Delamere is a darling
I've been reading Delamere's blog for a while now. Reasons for my continued readership are varied but include being impressed that she's managing to raise three kids ranging in ages from 6 to 13, has a rewarding career, a nice husband, a brilliant sense of perspective and an enviable way of looking at life and writing about things orbiting her sphere (not that she's spherical in size, of course) in a manner that is observant but not nasty. Oh and she quite likes that little known authoress Ms Jane Austen.
She found me via chocablog and we became fellow lurkers and then regular commenters. Now that we've moved to and ensconced ourselves in Melbourne, it was time to meet the lady in person. We figured that her daughter C could meet my Sapphire and discuss all matters relating to rabbit ownership, the wonders of both Abba and all Mamma Mia performers (except Pierce Brosnan) and whether the Beanie Kids craze was still relevant in the post-Hannah Montana world.
And bless Dela's (yes, I'm abbreviating even her blog name now) sweet heart; the second I opened the door she stood there offering up a fresh carton of Farmers Union Iced Coffee as a greeting. If it had been accompanied with a Lindt Ball necklace, our meeting would have been pretty well perfect.**
I must have uttered these idle thoughts out loud instead of just keeping it to myself because C shyly smiled and said, "I like chocolate too."
"Oh you do, do you?" was my response before I led her into the kitchen to show her what was in my stash for the week. "Would you like to help me taste some for my next review?"
Would she ever. Delamere then decided it was time to drop me a bombshell. She used to work for Cadbury. Yes, the Cadbury. Home of the Dairy Milk; the original (and most generously-sized) 250g family block; the excellently revamped Old Gold; the solid gold Crunchie; the evil-but-essential Creme Egg.
Plus, she used to bring her 'work' home with her. Regularly. Plentifully. Necessarily. I was so overcome by this unexpected news I slurped down my iced coffee in uncharacteristic silence, trying to digest just how she remained slim, healthy and willing to leave such a place. That is, until she explained how difficult it was to go shopping without bumping into work colleagues and having to disrespectfully shove the Lindt balls, Twix bars and non-Cadbury Schweppes-related general grocery items under the slabs of Rum-n-Raisin, Top Deck, Cottees cordials and jam jars. Yep, that's likely to force any true chocophile to start searching the Work Wanted advertisements - no-one should be made to stick to just the one brand of chocolate in this democratic, 'fair go' brown land of ours. Yes, I do note the appropriateness of living in a 'brown' land.

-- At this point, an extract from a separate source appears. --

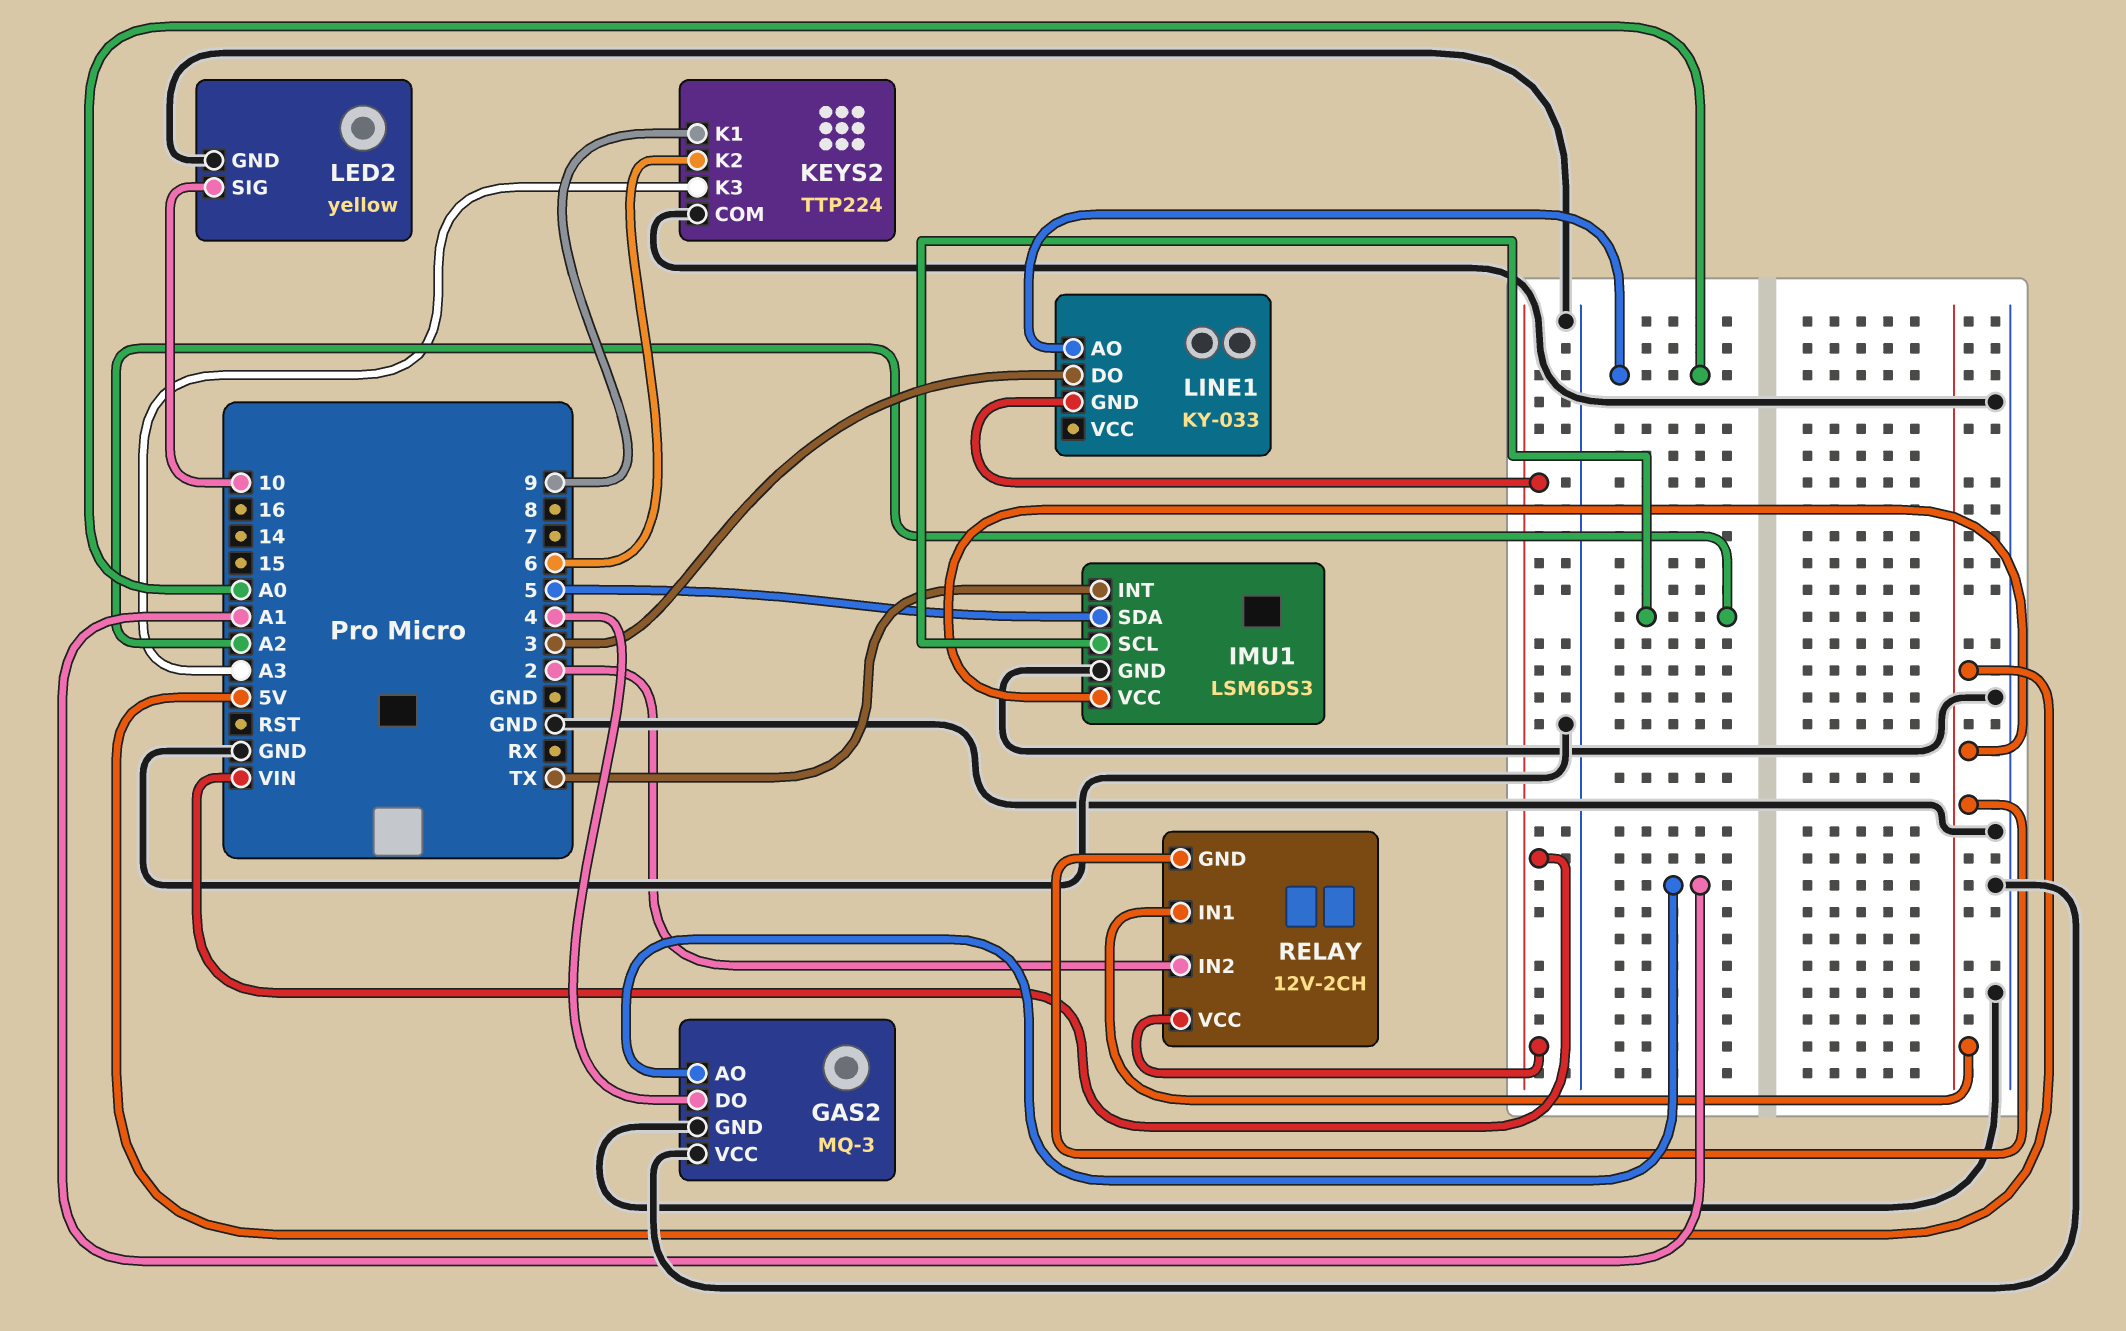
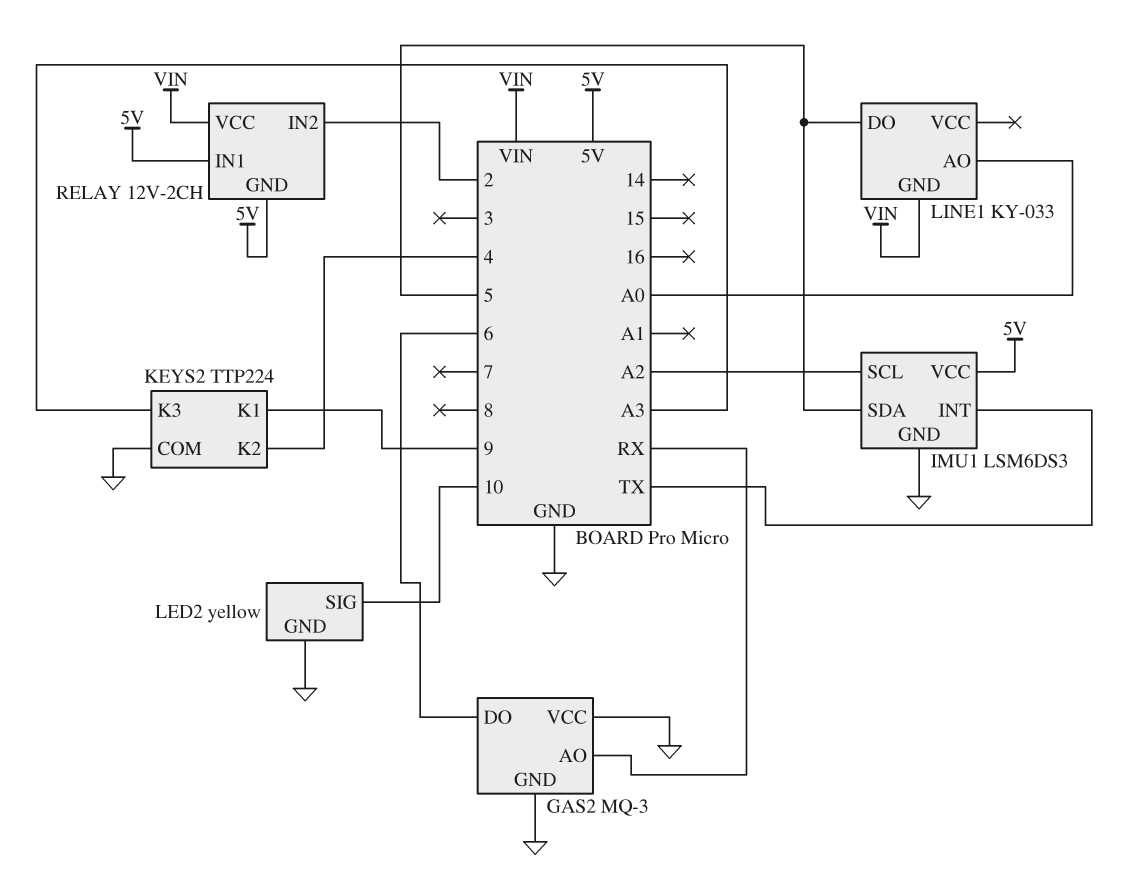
GAS2 pin AO: A1 -> RX
GAS2 pin DO: 4 -> 6
KEYS2 pin K2: 6 -> 4
LINE1 pin DO: 3 -> 5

I was stoked that Delamere 'got' my 'WWJJD' (What Would Joan Jett Do?) t-shirt and noted that yes, she too had Edward DeBono's 'Mind Pack' still in its plastic wrapper on her bookshelf as well. In fact it will now become my 2009 resolution to open it, work through the puzzles and hopefully gain some kind of remedial entry into the until-now completely mystifying world of lateral thinking.
As for Sapphire and C, they hit it off immediately and spent the afternoon avoiding the heat through systematically going through every item located in her bedroom, engaging in copious chatter, intermittent giggles and joyously scraping their front teeth on frozen Sunny Boy Glugs.
Delamere waited for my reaction when she asked if we'd be interested in going to the Harold Holt Memorial Pool for a swim. Only Australia (or perhaps Melbourne itself?) could name a pool after the one and only Prime Minister known for going missing whilst swimming in the sea.....
Unfortunately, we have to stay near home to await news on a viola, collect some ordered school uniforms and hang around for the delivery of our new BBQ. As we're discovering, 'delivery times' are about as elastic as Pamela Anderson's g-strings and 'morning' has been known to mean any time from 7:00am to, say, 9:30pm.
Said BBQ is a stainless steel behemoth, a veritable kitchen-cabinet-on-wheels that Love Chunks assures me will be:
a) worth every penny;
b) able to be easily lifted into our back verandah by one scrawny delivery man;
c) called into action least five nights per week to cook dinner; and
d) used by him every time.
Well that's all right then.
** On second thought, seeing as it was a sweat-slicked 41C today, perhaps the Lindt ball necklace would have ended up as a oily waistcoat and not have been such an attractive prospect after all.